If someone is arrested, Mike said, that means the family will have to pay bond fees, court costs and other fines, affecting the whole family.

He believes there should be levels of domestic violence, describing how severe each act is, much like homicide or criminal sexual conduct.

It’s a struggle he seems to know this all too well.

“Putting a woman in the hospital should be a lot different than a woman who threw a knife at her husband and he hit her,” he said. “But if I was in the court’s shoes, I’d probably do the same thing.”

Judges Nichols and Hill-Kennedy are quick to point out that domestic violence is, in fact, a crime that is punished at different levels. Repeat offenders get more and more jail time; a first or second offense is a misdemeanor while a third offense is a felony. Aggravated assault (when the victim is  gravely injured) also calls for a longer jail sentence.

Law enforcement officials, from police to attorneys and judges, hope the increasing punishments will offer an incentive for abusers not to hit their partners again.

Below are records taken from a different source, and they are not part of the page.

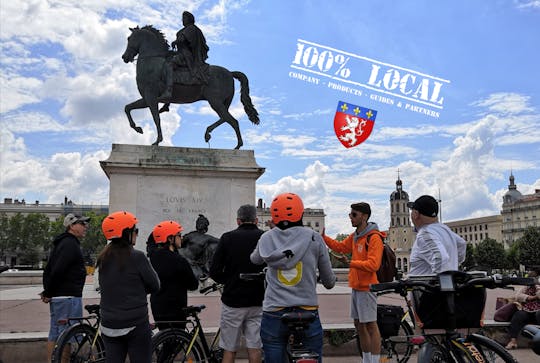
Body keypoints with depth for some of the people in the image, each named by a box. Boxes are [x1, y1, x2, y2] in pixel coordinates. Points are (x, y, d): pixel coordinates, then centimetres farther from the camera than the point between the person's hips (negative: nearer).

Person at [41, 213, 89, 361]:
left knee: (54, 334, 15)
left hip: (56, 297, 10)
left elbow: (48, 270, 19)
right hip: (68, 296, -10)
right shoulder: (71, 244, -15)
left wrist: (47, 291, 13)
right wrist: (48, 292, -13)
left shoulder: (61, 243, 18)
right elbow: (58, 271, -23)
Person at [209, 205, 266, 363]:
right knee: (254, 348, 8)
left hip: (232, 301, -1)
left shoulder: (227, 238, -4)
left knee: (229, 350, 8)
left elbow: (214, 272, -6)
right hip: (257, 301, 1)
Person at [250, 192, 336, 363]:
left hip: (273, 314, 1)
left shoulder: (266, 238, 1)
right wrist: (331, 282, 29)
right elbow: (329, 281, 6)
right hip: (308, 312, -1)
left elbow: (254, 260, 23)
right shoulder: (314, 238, -2)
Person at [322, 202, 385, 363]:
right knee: (359, 325, 17)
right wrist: (323, 237, 11)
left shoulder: (374, 238, -16)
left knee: (370, 325, -2)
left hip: (367, 287, -9)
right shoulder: (354, 236, 11)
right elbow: (340, 247, 21)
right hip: (356, 286, 9)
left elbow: (373, 264, -23)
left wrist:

But for those repeat offenders who don’t respond to anger management, probation, hundreds of dollars in fines and court costs, even jail and prison time — the judges said there’s just no getting through to them.

Even as an attorney, Nichols said, for some of his clients, there was nothing he could do to protect their partners, or to convince them not to be abusive.

“They’re idiots,” he said. “They’re stupid. If you want to spend time in jail, keep it up, otherwise it’s not working.

“An abuser’s an abuser,” he added. “The next relationship might not have the chemistry where the partner would tolerate it. But they won’t stop.”